Regia di Nanni Loy vedi scheda film
Nanni Loy spara un colpo di bazooka sulla famiglia con figli, ma non ha molto altro da proporre come alternativa.
Vedendo questa commedia agrodolce mi sono convinto che Nanni Loy abbia dato il meglio di sé nei film sulla resistenza. Qui se la cava o quasi, ma non lo definirei un bel film. Ciò che mi è piaciuto di più è l'interpretazione di Nino Manfredi, il quale era nei suoi anni migliori. Ma nell'insieme l'opera è caotica e un po' dispersiva, ed è penalizzata da scelte sbagliate, come quella di Ugo Tognazzi in un improbabile mangiapane a tradimento. Totò, dipartitosi all'inizio delle riprese, sarebbe stato sicuramente migliore.
Quanto al contenuto, Loy se la prende con il matrimonio, ma ancor più con i bambini, che sono il vero bersaglio di questo film. Per la verità, il regista sembra mettere alla berlina anche il metodo Monessori (il che mi trova d'accordo), e forse ne condanna i risultati, ma si fa fatica a non vedere anche un biasimo al fatto stesso di avere figli nel matrimonio. Entrambi lamentano di sentirsi logorati nei sentimenti e limitati nella carriera, pure in quella politica. In casa regna un caos perpetuo, un parapiglia anarchico che farebbe uscire di senno anche il più motivato genitore. Ma di nuovo, se si lascia che i bambini si dondolino appesi al lampadario, in ossequio appunto al metodo Montessori, allora lo sfinimento è garantito. E il padre del titolo fa lo zerbino di tutti.

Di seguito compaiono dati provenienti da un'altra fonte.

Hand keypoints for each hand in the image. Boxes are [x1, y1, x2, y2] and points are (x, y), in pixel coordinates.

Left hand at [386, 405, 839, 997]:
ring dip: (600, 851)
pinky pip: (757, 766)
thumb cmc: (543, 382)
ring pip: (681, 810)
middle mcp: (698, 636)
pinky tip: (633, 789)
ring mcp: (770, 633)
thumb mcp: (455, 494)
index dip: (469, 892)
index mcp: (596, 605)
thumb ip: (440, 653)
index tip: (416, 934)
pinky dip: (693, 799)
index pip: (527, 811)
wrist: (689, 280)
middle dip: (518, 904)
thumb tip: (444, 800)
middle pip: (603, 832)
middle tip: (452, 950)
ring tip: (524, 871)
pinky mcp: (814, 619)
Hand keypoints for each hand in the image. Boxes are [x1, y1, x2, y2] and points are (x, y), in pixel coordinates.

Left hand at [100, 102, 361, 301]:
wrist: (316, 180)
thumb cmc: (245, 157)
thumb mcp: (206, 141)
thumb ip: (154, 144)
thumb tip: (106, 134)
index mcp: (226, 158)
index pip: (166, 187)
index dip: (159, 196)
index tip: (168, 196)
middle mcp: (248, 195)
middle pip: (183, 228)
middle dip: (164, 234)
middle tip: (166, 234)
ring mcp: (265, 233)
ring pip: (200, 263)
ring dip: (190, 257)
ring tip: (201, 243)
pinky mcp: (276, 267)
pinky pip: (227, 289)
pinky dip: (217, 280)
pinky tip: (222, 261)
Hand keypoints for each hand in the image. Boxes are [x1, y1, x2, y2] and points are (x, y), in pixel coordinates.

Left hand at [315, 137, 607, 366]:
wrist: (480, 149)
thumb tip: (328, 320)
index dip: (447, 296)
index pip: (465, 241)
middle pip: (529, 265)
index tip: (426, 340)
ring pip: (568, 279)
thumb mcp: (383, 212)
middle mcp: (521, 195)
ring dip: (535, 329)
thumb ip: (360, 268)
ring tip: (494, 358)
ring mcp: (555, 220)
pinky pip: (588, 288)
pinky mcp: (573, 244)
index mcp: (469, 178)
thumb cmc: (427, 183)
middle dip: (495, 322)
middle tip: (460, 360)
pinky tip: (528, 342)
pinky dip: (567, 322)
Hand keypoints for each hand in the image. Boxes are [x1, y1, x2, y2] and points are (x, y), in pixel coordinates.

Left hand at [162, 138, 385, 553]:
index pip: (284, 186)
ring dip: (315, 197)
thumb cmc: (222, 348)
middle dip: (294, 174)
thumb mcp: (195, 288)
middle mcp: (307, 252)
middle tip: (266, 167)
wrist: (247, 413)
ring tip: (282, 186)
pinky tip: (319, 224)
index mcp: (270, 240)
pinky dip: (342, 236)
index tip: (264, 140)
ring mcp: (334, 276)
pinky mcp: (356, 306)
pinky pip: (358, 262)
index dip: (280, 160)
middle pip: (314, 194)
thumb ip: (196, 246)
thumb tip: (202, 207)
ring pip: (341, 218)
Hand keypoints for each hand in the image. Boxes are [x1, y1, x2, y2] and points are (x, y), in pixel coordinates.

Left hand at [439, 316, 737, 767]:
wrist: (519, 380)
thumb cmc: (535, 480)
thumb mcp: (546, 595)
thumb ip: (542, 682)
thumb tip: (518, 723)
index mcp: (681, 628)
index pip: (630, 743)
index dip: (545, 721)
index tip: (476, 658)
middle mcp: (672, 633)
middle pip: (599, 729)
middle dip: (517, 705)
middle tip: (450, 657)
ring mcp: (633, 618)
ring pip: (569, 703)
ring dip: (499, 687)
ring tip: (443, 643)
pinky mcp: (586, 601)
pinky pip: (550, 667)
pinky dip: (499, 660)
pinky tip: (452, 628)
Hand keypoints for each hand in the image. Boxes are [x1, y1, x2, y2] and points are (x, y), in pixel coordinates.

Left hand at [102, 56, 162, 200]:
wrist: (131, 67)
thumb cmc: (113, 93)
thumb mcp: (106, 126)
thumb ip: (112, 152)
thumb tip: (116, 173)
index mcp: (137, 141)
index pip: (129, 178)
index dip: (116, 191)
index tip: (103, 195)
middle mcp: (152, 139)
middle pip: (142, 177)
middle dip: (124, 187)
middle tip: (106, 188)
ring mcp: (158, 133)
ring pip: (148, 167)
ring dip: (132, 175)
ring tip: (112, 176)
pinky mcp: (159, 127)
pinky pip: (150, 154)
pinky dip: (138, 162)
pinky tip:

Manfredi dà vita ad un personaggio abbastanza convincente, ma Leslie Caron, che per me è ancora la “Gigì” dell'omonimo musical, impersona una moglie un po' confusa tra tradizione, modernità, desiderio di carriera, di figli, conformismo, ipocrisia e ribellione. In secondo piano, compaiono i temi della speculazione edilizia degli anni '60, le tensioni politiche tra conservatori e progressisti, e i primi movimenti giovanili sessantottini. Alla fine, tuttavia, la pietra tombale scende proprio sulla famiglia, presentata come un luogo di costrizione e frustrazione, più per i genitori che per i figli. E' una dottrina sessantottina, e il sessantotto era infatti alle porte.
Mi sa che mi riguarderò “Le quattro giornate di Napoli” e “Un giorno da leoni”, prodotti di un Loy migliore e più a suo agio.